━━━ Text to read ━━━
It's not so much a question of different is bad, it's that having one of the six positions for your car's stick shift be marked 'Self-destruct' is... Sub-optimal. I'm sure you're smart enough to operate that car safely, but the ditches seem to be filled with burnt-out husks.

Tab-based, versus curly-brace indentation, on the other hand, is a question of how you want the car painted. Purely personal taste.

[+] chlorion|2 years ago|reply

There is no practical advantage to null terminated strings though.

It's not that they are "different", it's that they are extremely error prone and have poor performance for certain operations such as getting the length.

>But I don't have problems with C strings

Everyone thinks they are clever enough to use them and other parts of C without problems, and those people are the most dangerous.

[+] gavinhoward|2 years ago|reply

Okay, I agree that by default, C strings are bad.

But it doesn't have to stay that way. Someone else in the comments mentioned antirez's sds library for dynamic strings. This works, but you could also easily roll your own. All you need is an init function, and perhaps an assert or other check at the end of it that the string has a nul terminator.

At that point, type checking will let you blindly pass those strings (or their char arrays) to any of those C functions without worry.

Edit: I'll also add that I think a string library should have a difference between static strings and string builders (dynamic strings). It makes everything easier.
━━━ Information given ━━━
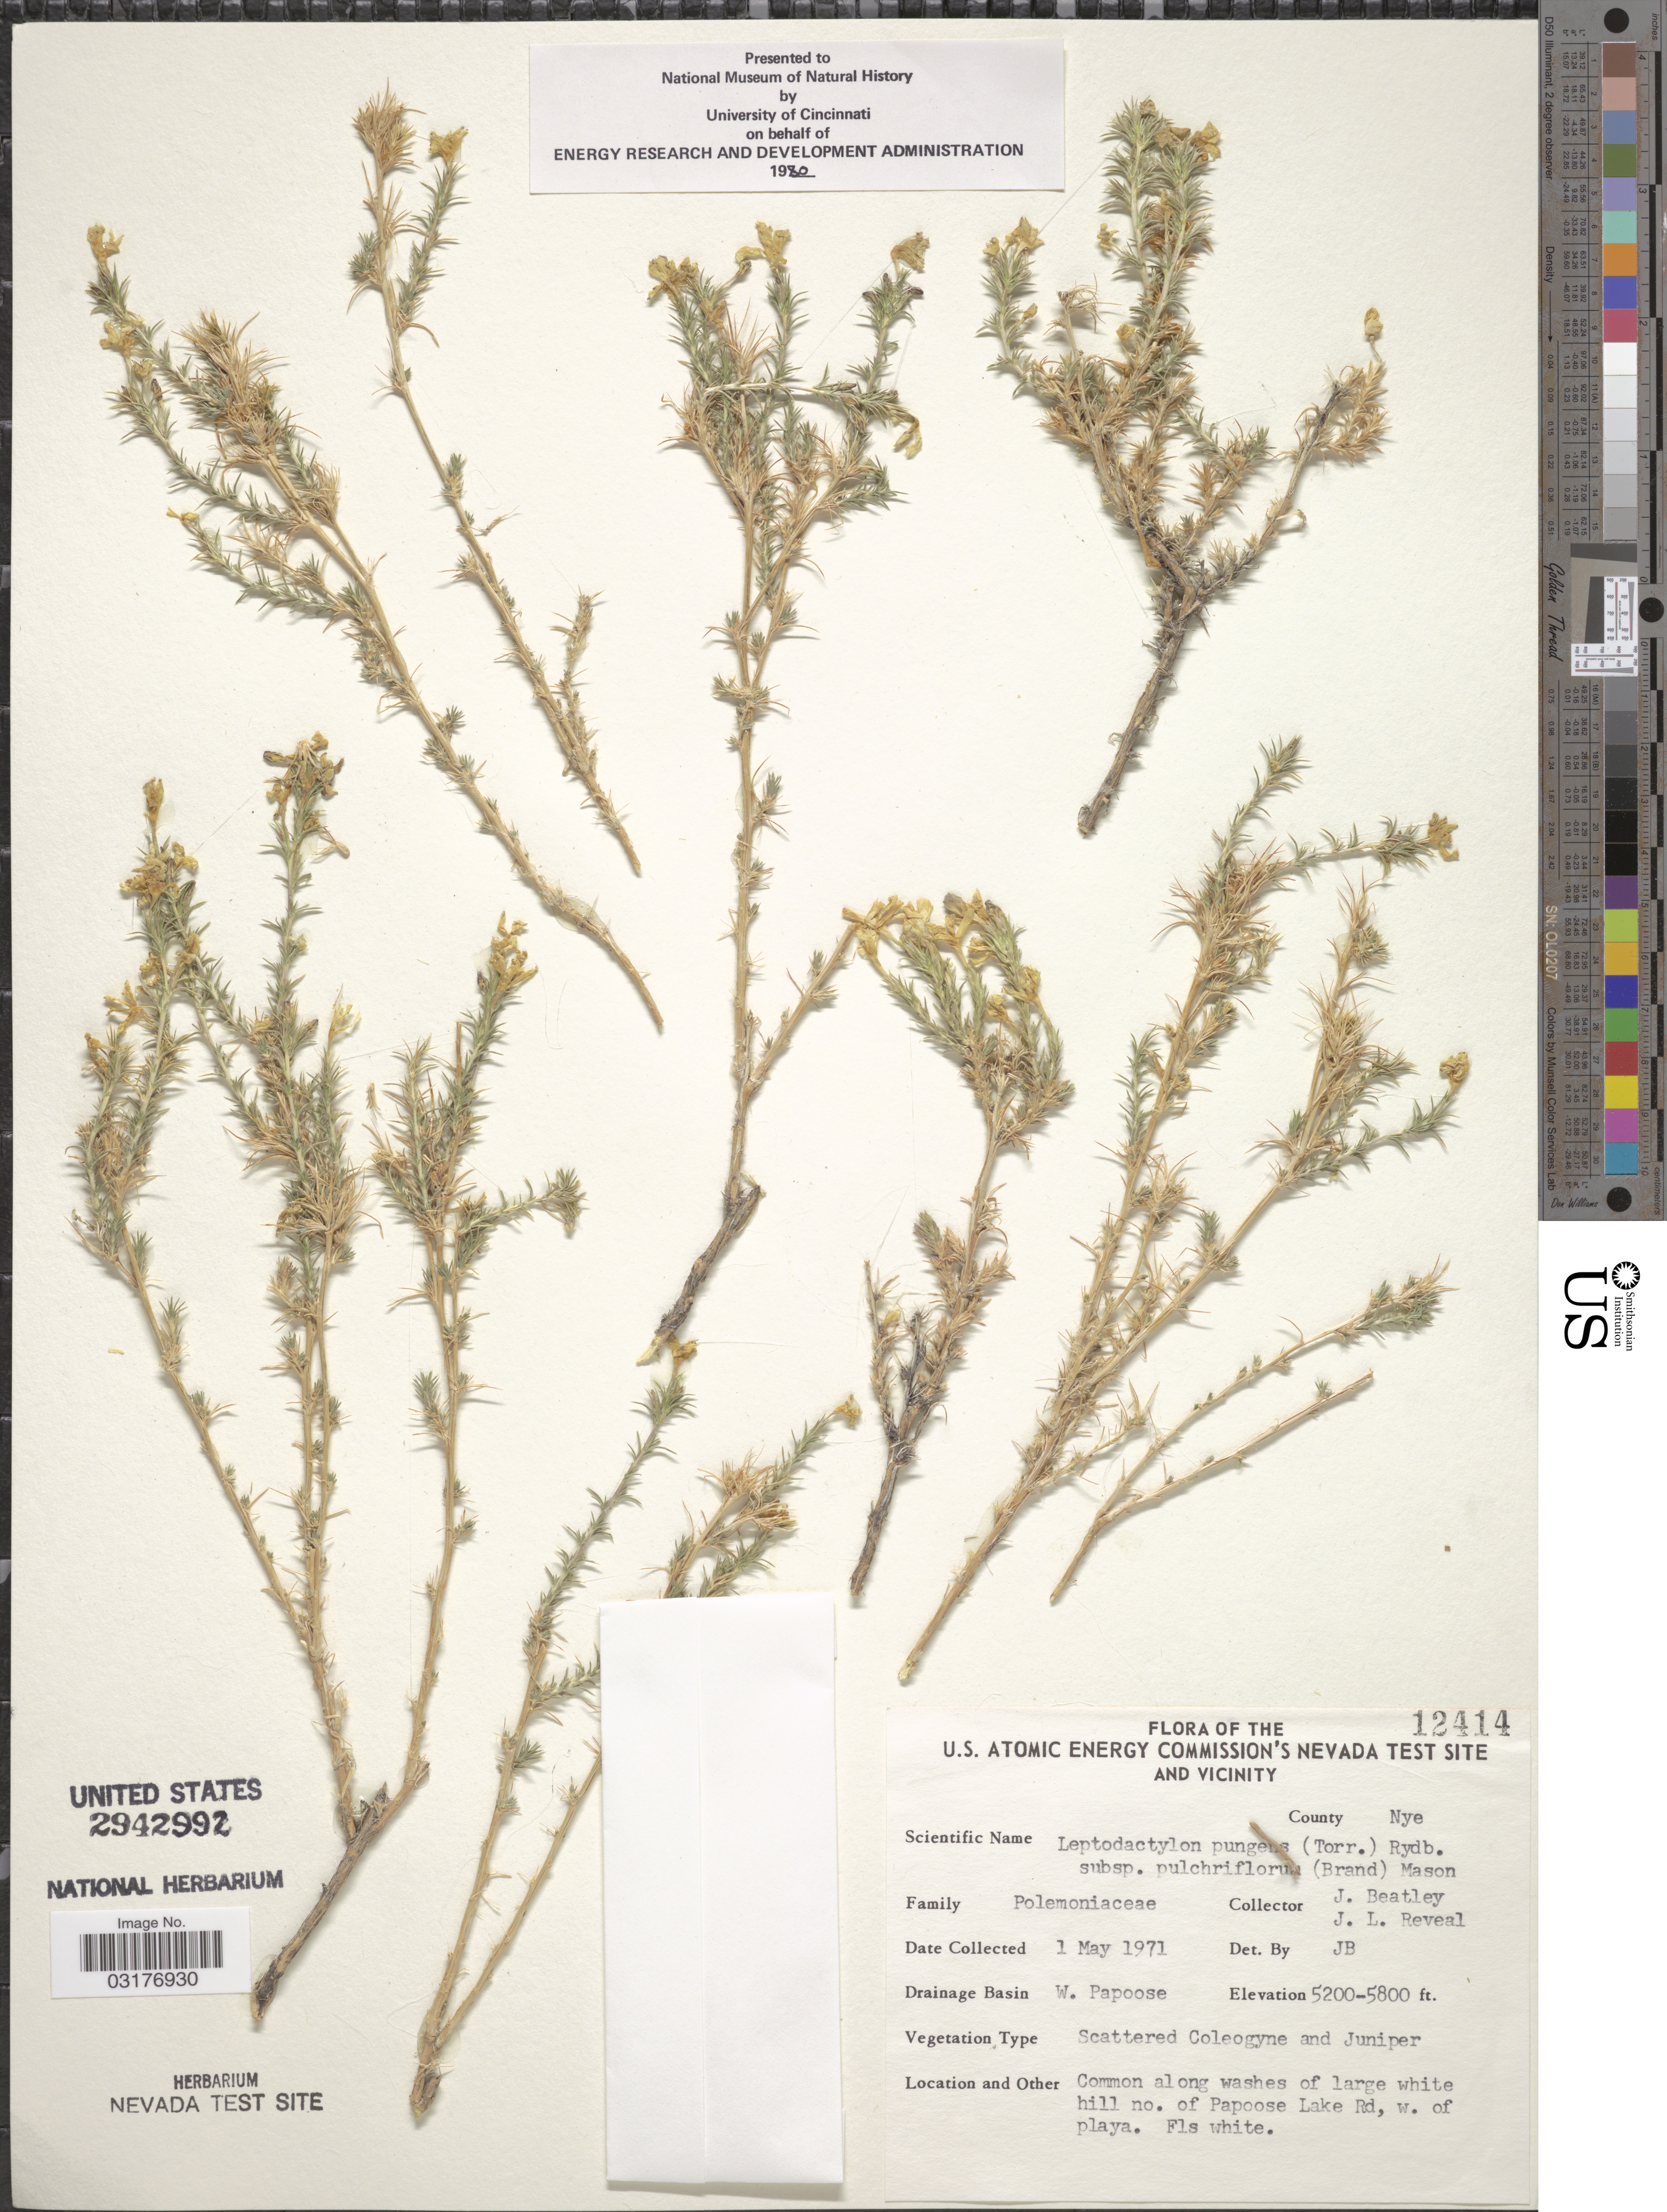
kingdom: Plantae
━━━
━━━ Information given ━━━
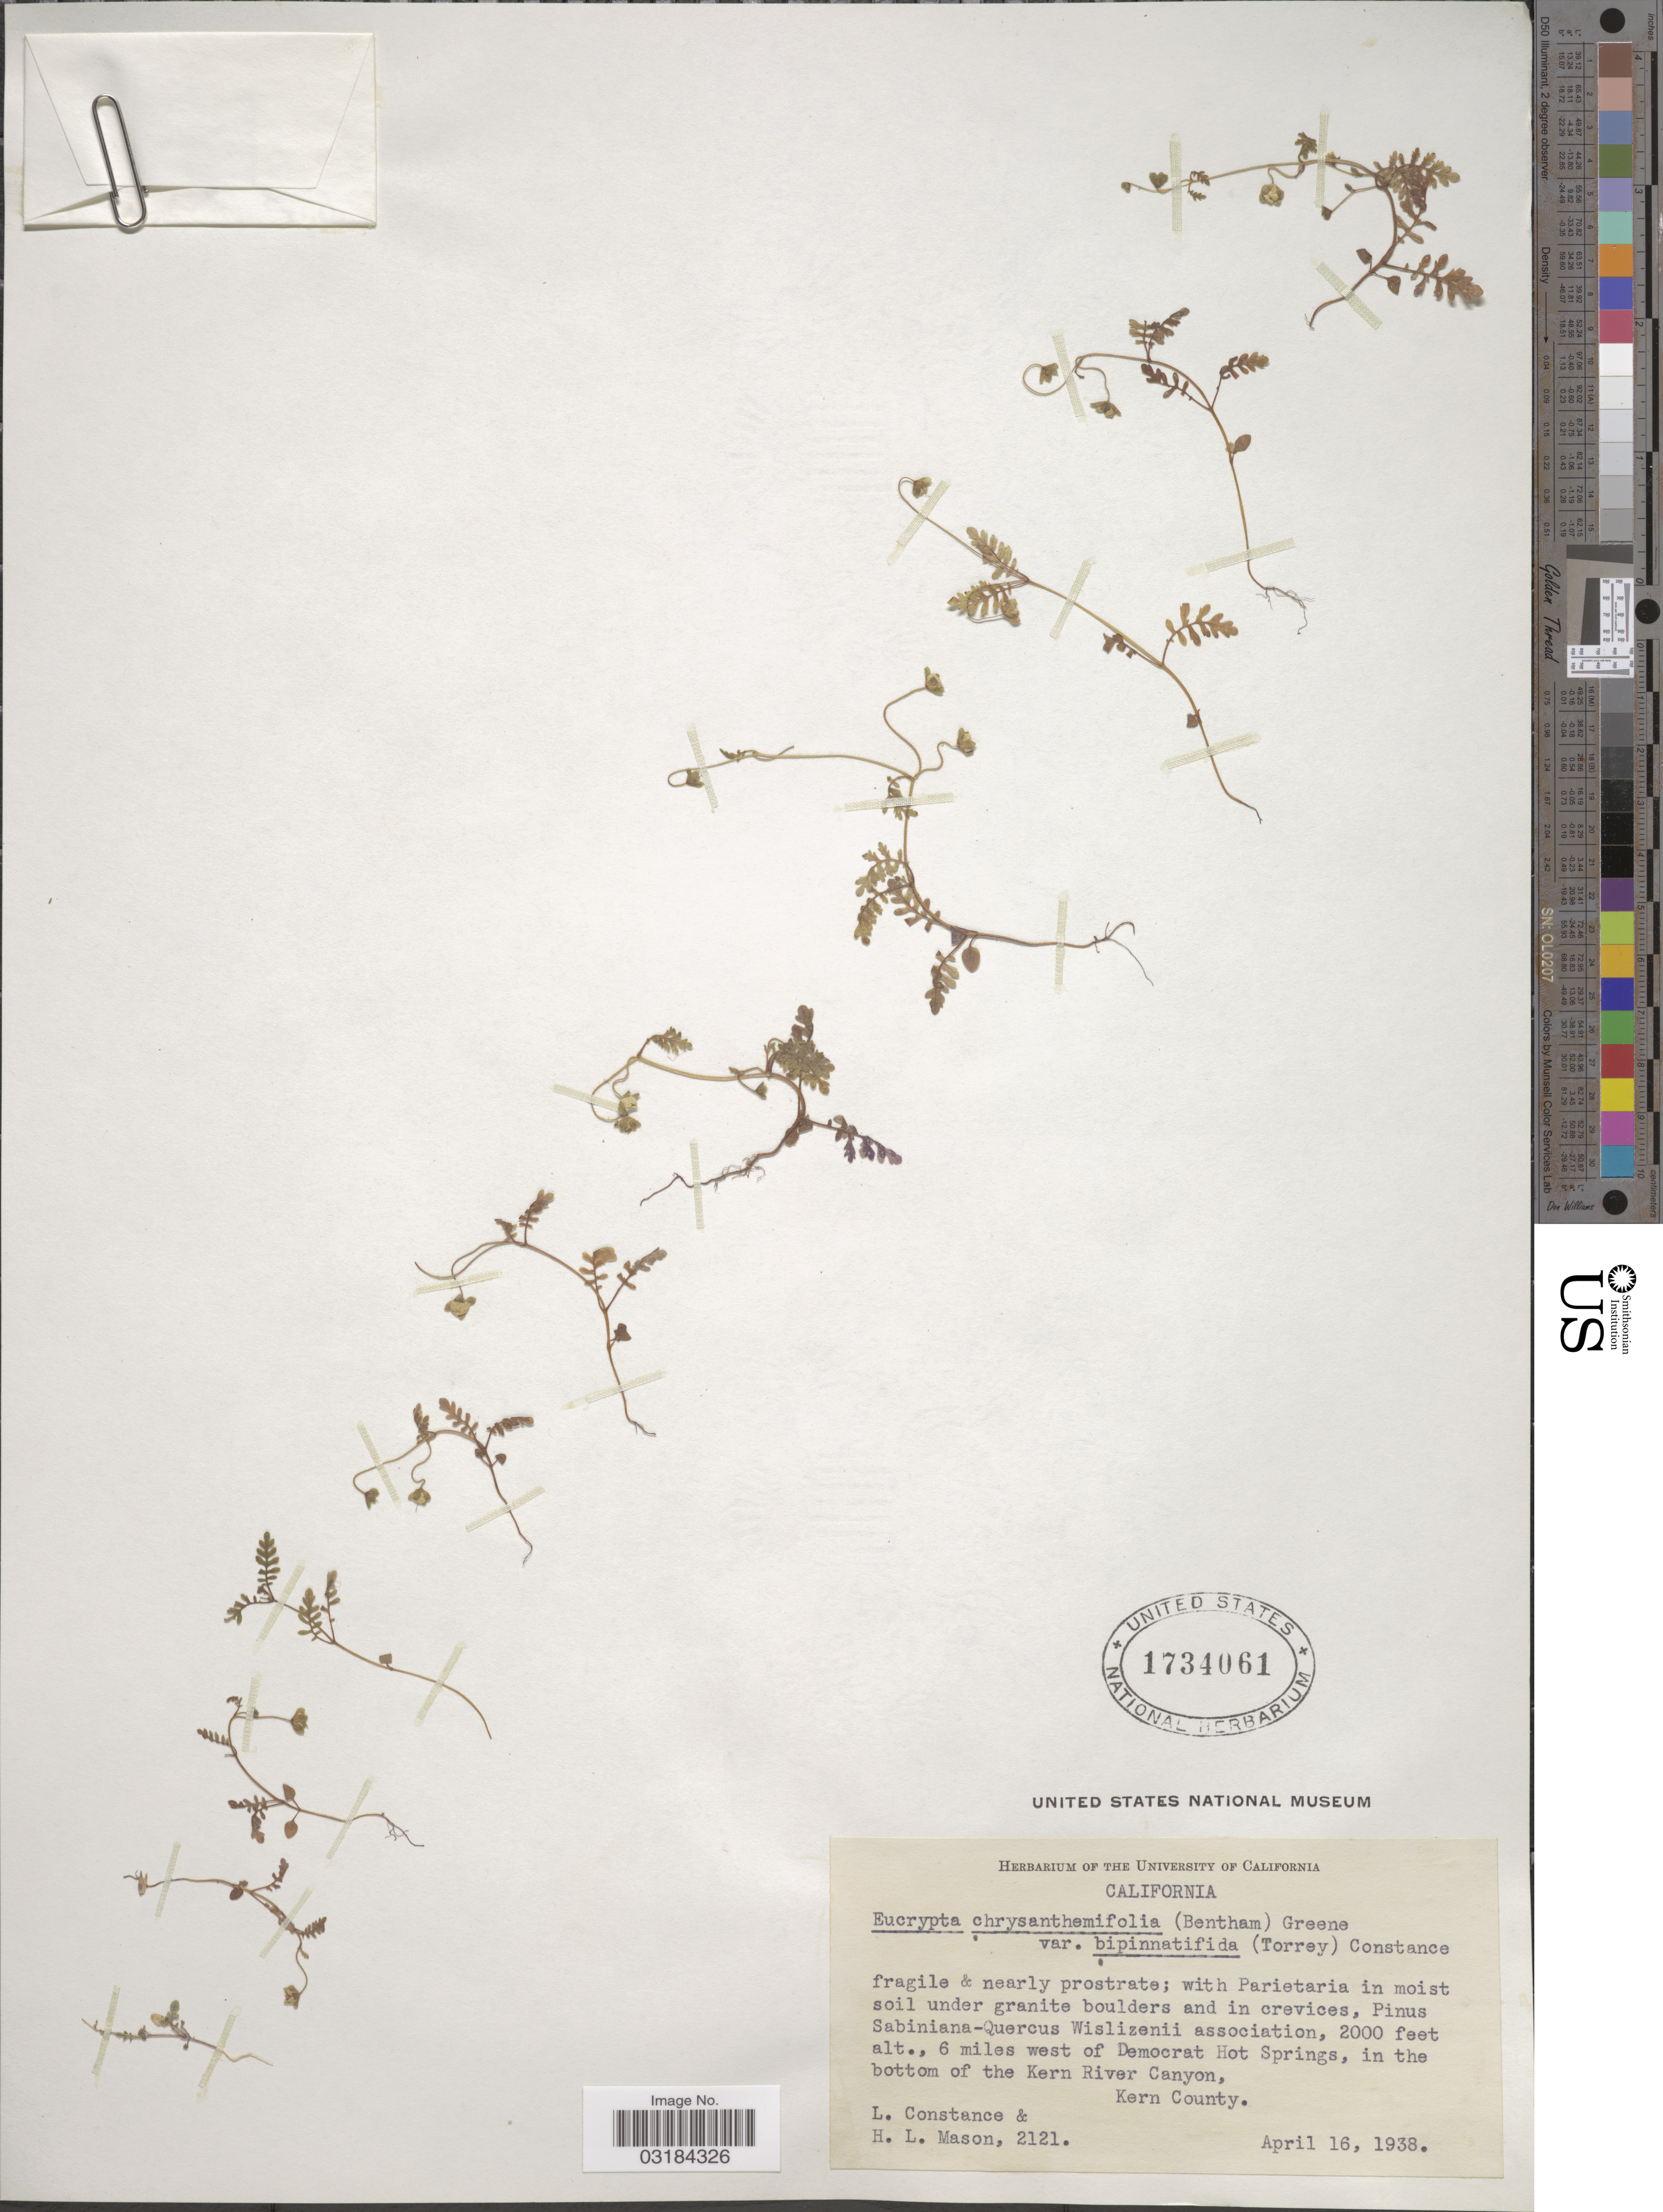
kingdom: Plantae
━━━
Decide whether each statement below agrees with the forum thread on C strings, answering yes or no and quoting the exact words of the thread that settle it.
1. Tab-based versus curly-brace indentation is likened to choosing the color of a car.
2. One commenter holds that null terminated strings have a practical advantage.
3. A homemade string type is said to need only an init function, possibly with a check for a nul terminator.
The rows are separate material and are not connected to the forum thread on C strings.

▶ [Task response]:
1. Yes: "Tab-based, versus curly-brace indentation, on the other hand, is a question of how you want the car painted."
2. No: "There is no practical advantage to null terminated strings though."
3. Yes: "All you need is an init function, and perhaps an assert or other check at the end of it that the string has a nul terminator."